Gökçek, düzenlediği sohbet toplantısında gazetecilerin gündeme ilişkin sorularını yanıtladı.
Toplantıda, 24-27 Haziran'da Kazakistan'a yaptığı ziyareti de değerlendiren Gökçek, Kazakistan'ın bağımsızlığının 20. yılı ve Astana'nın başkent oluşunun yıl dönümü dolayısıyla düzenlenen etkinlikler kapsamında Astana'da ''Ankara Günleri''gerçekleştirdiklerini belirtti.
Belediye meclis üyeleri, bürokratlar, çeşitli sanat gruplarının ve sanatçıların da yer aldığı kalabalık bir heyetle başkent Astana'da önemli aktiviteler gerçekleştirdiklerini, Başkent Astana'nın önemli bir merkez olduğunu, yıllar önce 8. Cumhurbaşkanı Turgut Özal'ın, Kazakistan Cumhurbaşkanı Nursultan Nazarbayev'e ülkenin başkentini değiştirmesi konusunda öneride bulunduğunu anlatan Gökçek, şöyle konuştu:
''Astana yeni kurulan Kazakistan'ın kendisini dünyaya ispat için yaptığı bir başşehir. Kazakistan'ın başkenti daha önce Almatı idi. Rahmetli Turgut Özal, Nazarbayev'e, (başkentini, kentin ortasına al) diyor ve onun tavsiyesiyle Astana başkent oluyor. Örnek bir kent yaparak burayı Kazakistan'ın gücünü psikolojik olarak göstermeye çalışıyor diğer devletlere. Buraya bir nevi New York yapıyor. Resmen kenti cetvelle çizmişler. Astana Valisi daha önce Başbakanlık da yaptı. Kenti çok ciddi değiştirdi. Bu sene 9 milyon çiçek ekmiş. Türk işadamlarımızın burada önemli yatırımları var. Her yıl bu kentte 20 bin konut yapılıyor'' dedi.
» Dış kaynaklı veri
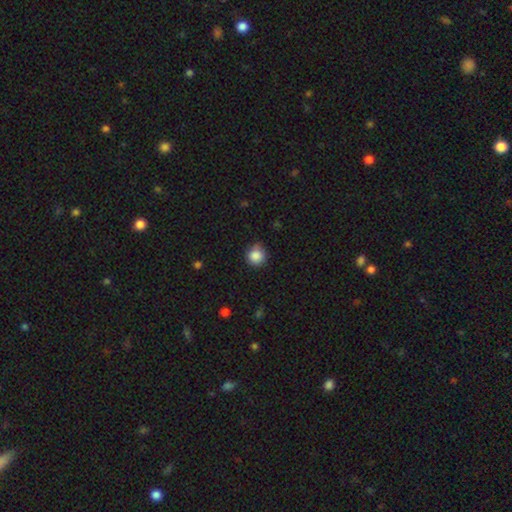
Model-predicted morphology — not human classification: smooth-or-featured: smooth: 87% | star or artifact: 9% | featured or disk: 4%
  how-rounded: round: 92% | in between: 7% | cigar-shaped: 1%
  merging: none: 76% | minor disturbance: 19% | major disturbance: 3% | merger: 2%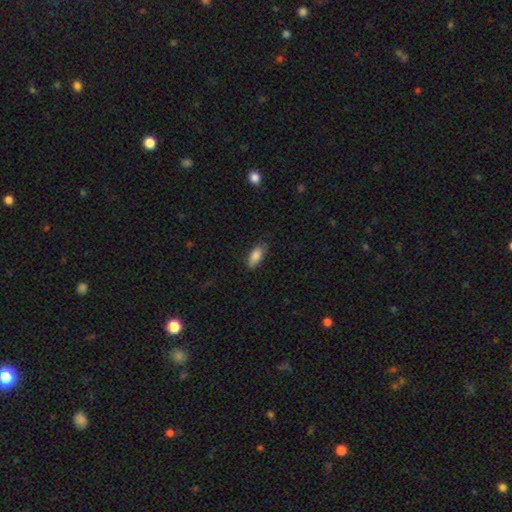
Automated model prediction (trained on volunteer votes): A smooth galaxy with no disk features (85%) that is in between round and cigar-shaped (84%). Merging: none (76%).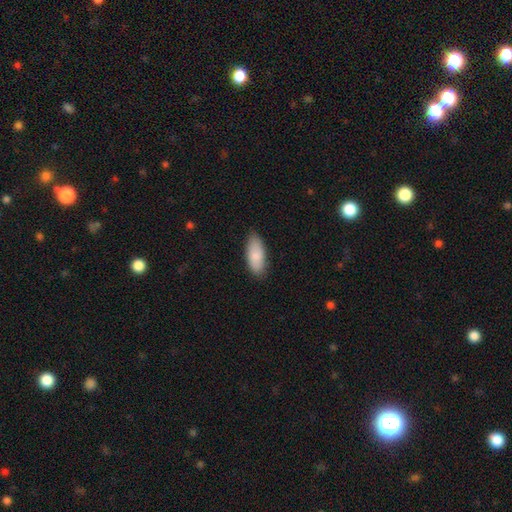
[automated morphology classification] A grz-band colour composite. It shows a smooth galaxy with no disk features (86%) that is in between round and cigar-shaped (86%). Merging: none (83%).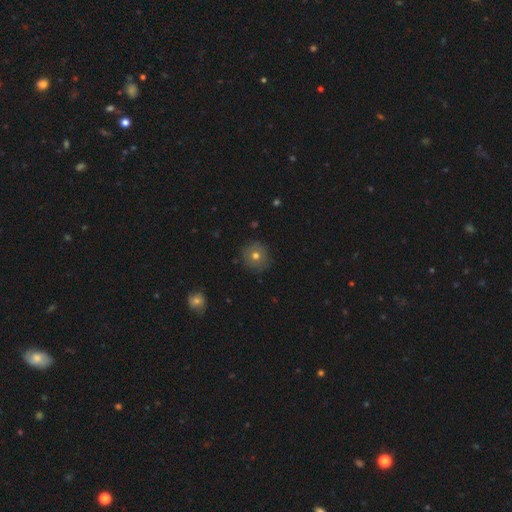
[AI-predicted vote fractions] Overall: smooth (68%). How rounded: round (93%). Merging: none (86%).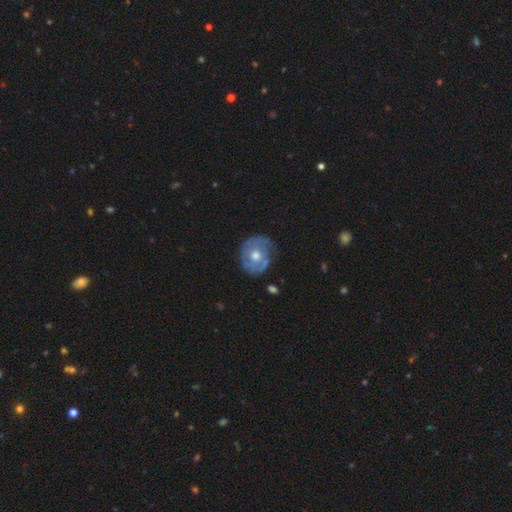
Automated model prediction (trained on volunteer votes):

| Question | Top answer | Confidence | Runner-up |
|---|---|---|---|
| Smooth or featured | featured or disk | 70% | smooth (24%) |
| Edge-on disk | no | 97% | yes (3%) |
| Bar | no | 81% | weak (15%) |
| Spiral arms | yes | 71% | no (29%) |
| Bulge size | moderate | 78% | small (11%) |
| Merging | none | 69% | minor disturbance (22%) |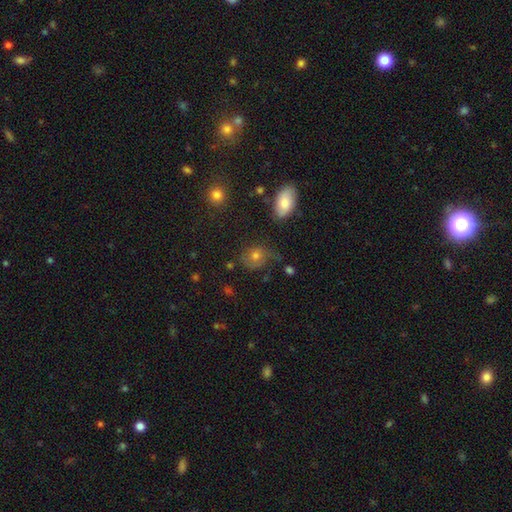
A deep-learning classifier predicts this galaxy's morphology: This is possibly a smooth galaxy (60%). How rounded: likely round (61%). Merging: possibly none (59%).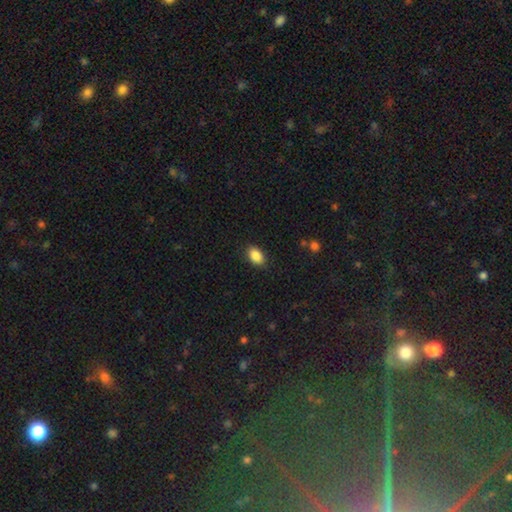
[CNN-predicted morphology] A smooth galaxy with no disk features (88%) that is in between round and cigar-shaped (88%).

Vote fractions:
- Smooth or featured? smooth: 88% / star or artifact: 8% / featured or disk: 4%
- How rounded? in between: 88% / round: 10% / cigar-shaped: 1%
- Merging? none: 87% / minor disturbance: 10% / major disturbance: 2% / merger: 1%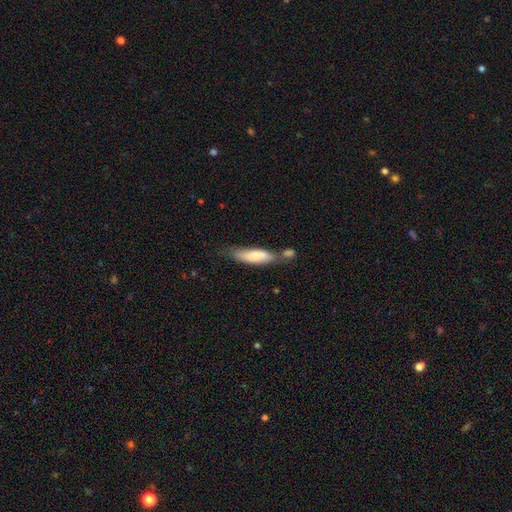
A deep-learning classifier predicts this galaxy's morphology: A smooth galaxy with no disk features (73%) that is cigar-shaped (65%).

Vote fractions:
- Smooth or featured? smooth: 73% / featured or disk: 22% / star or artifact: 5%
- How rounded? cigar-shaped: 65% / in between: 34% / round: 2%
- Merging? none: 42% / merger: 30% / minor disturbance: 21% / major disturbance: 6%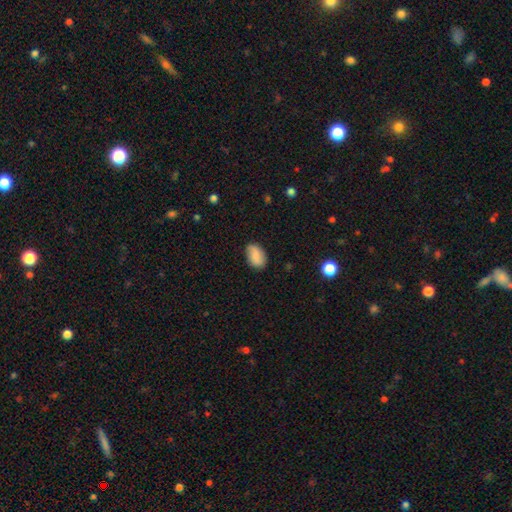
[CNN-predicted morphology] A smooth galaxy with no disk features (84%) that is in between round and cigar-shaped (89%). Merging: none (84%).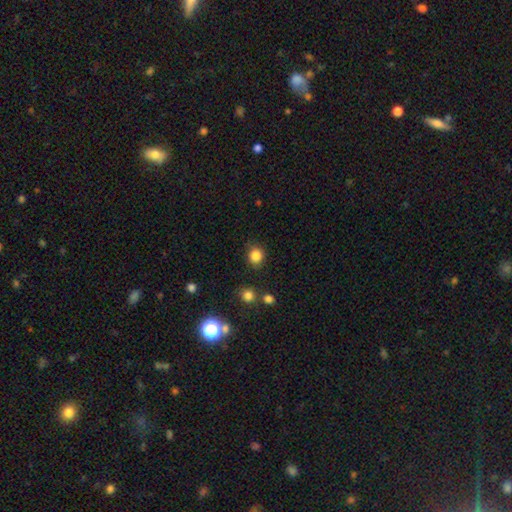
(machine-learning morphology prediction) This appears to be a smooth galaxy with no disk features (84%) that is round (81%). Merging: none (83%).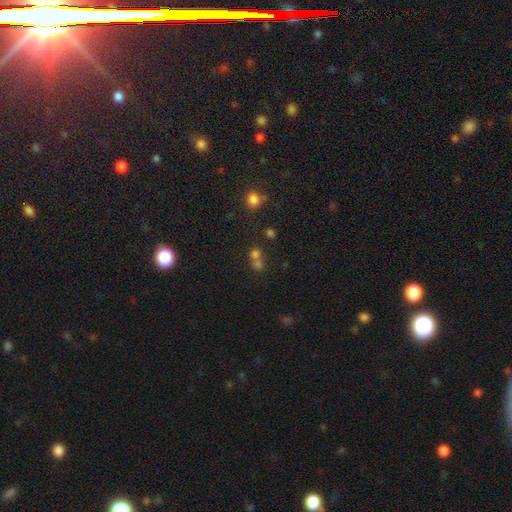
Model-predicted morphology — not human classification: The model was most divided on "merging": none: 46%, merger: 43%, minor disturbance: 6%, major disturbance: 4%. More confident: how rounded — round (81%); smooth or featured — smooth (56%).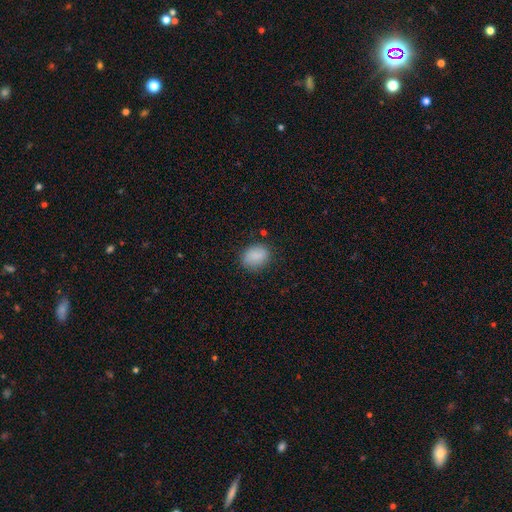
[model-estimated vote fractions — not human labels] Overall: smooth (87%). How rounded: in between (59%; round 40%). Merging: none (80%).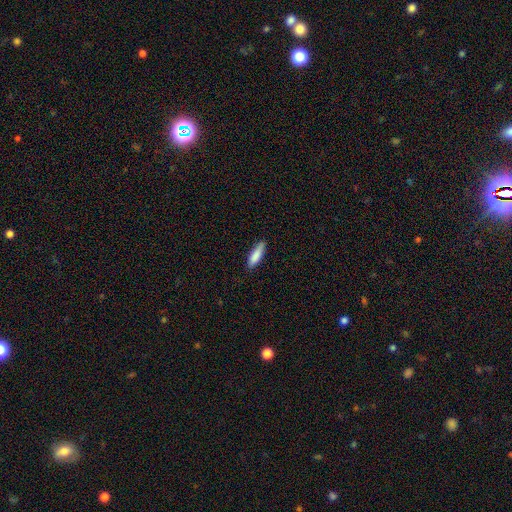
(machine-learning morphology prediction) This is clearly a smooth galaxy (84%). How rounded: likely cigar-shaped (64%). Merging: clearly none (82%).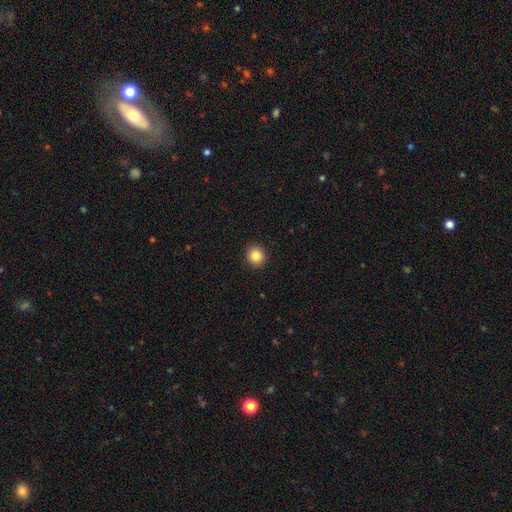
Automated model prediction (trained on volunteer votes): A smooth galaxy with no disk features (84%) that is round (88%).

Vote fractions:
- Smooth or featured? smooth: 84% / star or artifact: 10% / featured or disk: 6%
- How rounded? round: 88% / in between: 11% / cigar-shaped: 1%
- Merging? none: 92% / minor disturbance: 5% / major disturbance: 2% / merger: 1%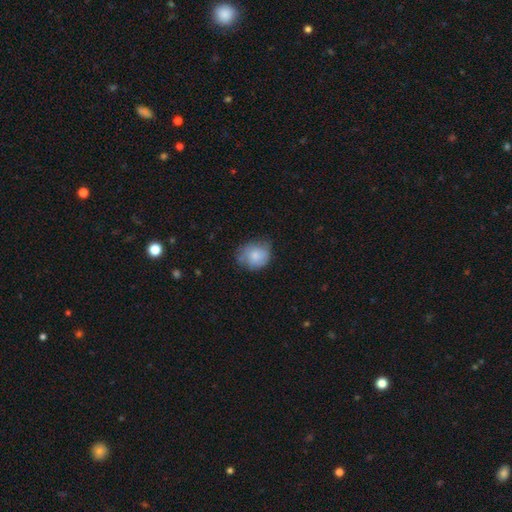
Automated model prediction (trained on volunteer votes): smooth_or_featured: smooth (p=0.77) [alt: featured or disk p=0.16]
how_rounded: round (p=0.67) [alt: in between p=0.32]
merging: none (p=0.58) [alt: minor disturbance p=0.32]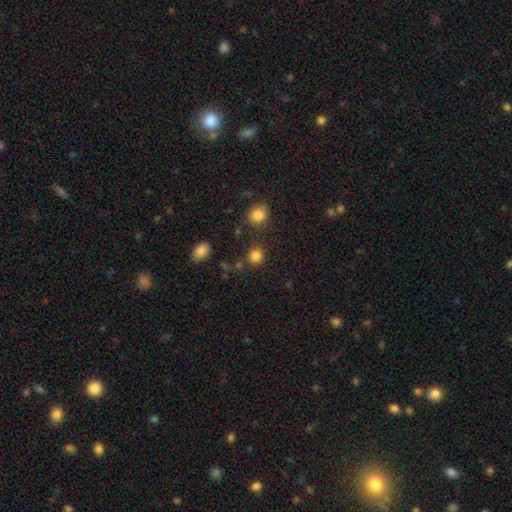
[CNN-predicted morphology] A smooth galaxy with no disk features (83%) that is round (87%). Merging: none (80%).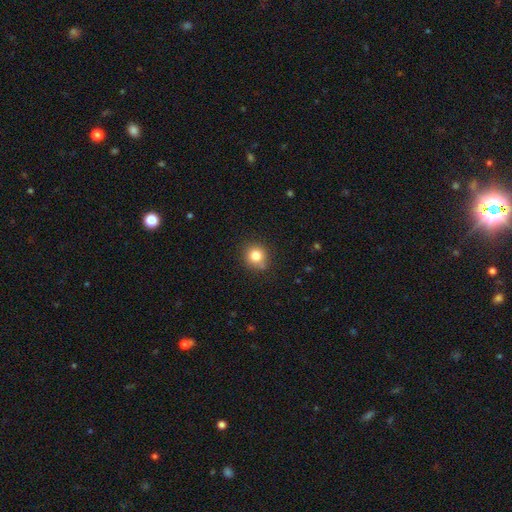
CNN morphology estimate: smooth-or-featured: smooth: 81% | star or artifact: 12% | featured or disk: 7%
  how-rounded: round: 89% | in between: 10% | cigar-shaped: 1%
  merging: none: 81% | minor disturbance: 13% | merger: 3% | major disturbance: 3%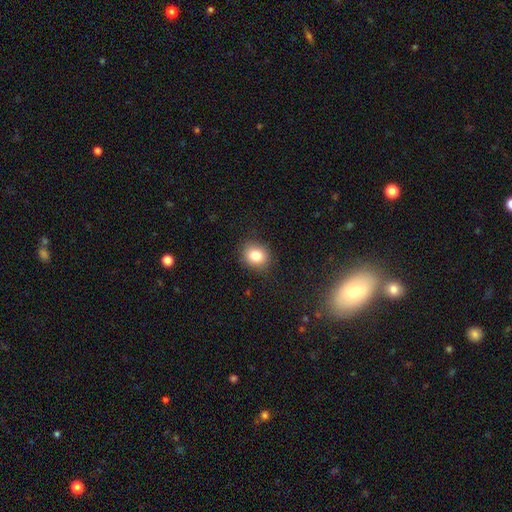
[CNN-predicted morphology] Overall: smooth (82%). How rounded: round (68%; in between 31%). Merging: none (88%).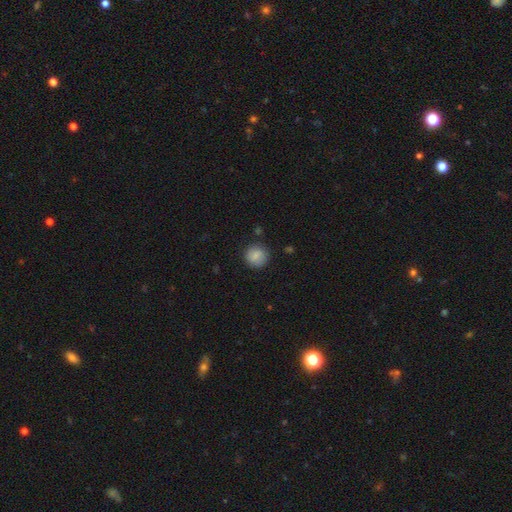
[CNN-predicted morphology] Smooth or featured? Predicted: smooth (p=0.83). How rounded? Predicted: round (p=0.91). Merging? Predicted: none (p=0.85).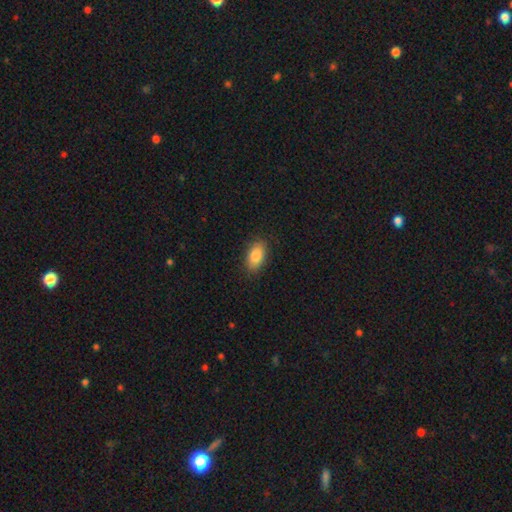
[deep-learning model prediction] A smooth galaxy with no disk features (87%) that is in between round and cigar-shaped (92%).

Vote fractions:
- Smooth or featured? smooth: 87% / star or artifact: 7% / featured or disk: 6%
- How rounded? in between: 92% / round: 5% / cigar-shaped: 3%
- Merging? none: 87% / minor disturbance: 10% / major disturbance: 2% / merger: 1%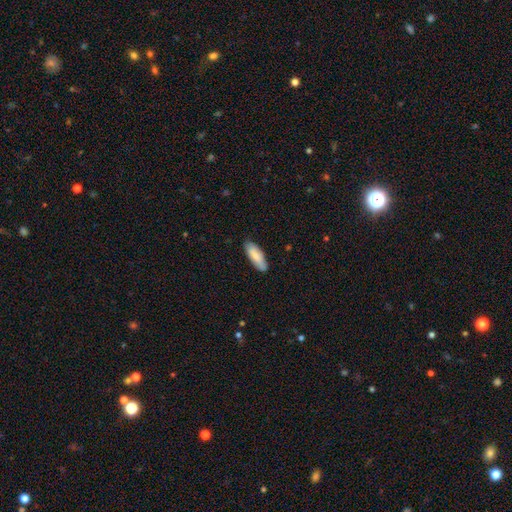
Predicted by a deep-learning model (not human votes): smooth-or-featured: smooth: 79% | featured or disk: 16% | star or artifact: 5%
  how-rounded: in between: 63% | cigar-shaped: 35% | round: 2%
  merging: none: 84% | minor disturbance: 13% | major disturbance: 2% | merger: 1%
Etkinlikler kapsamında ünlü sanatçı Ferhat Göçer'in de bir konser verdiğini, Göçer'in iki konserini iptal ederek kendilerine katıldığını, Ferhat Göçer'in lisan bilmesi ve her dilde şarkı söylemesinin önemli bir prestij kazandırdığını ve göz doldurduğunu belirtti.
Astana'nın mimarisinden Ankara'ya taşınabilecek bir model olup olmadığı yönündeki bir soruyu Gökçek, ''Burada dış kaplaması parlak koyu kahve olan binalar var. Altın kaplama gibi gözüküyor. Ankara'da yüksek bir bina yapılacaksa öyle yapılmasını isterim. Bizim çelik kafesin (Armada'nın karşısındaki yapı) dış kısmını öyle yaptırabilirim'' şeklinde yanıtladı.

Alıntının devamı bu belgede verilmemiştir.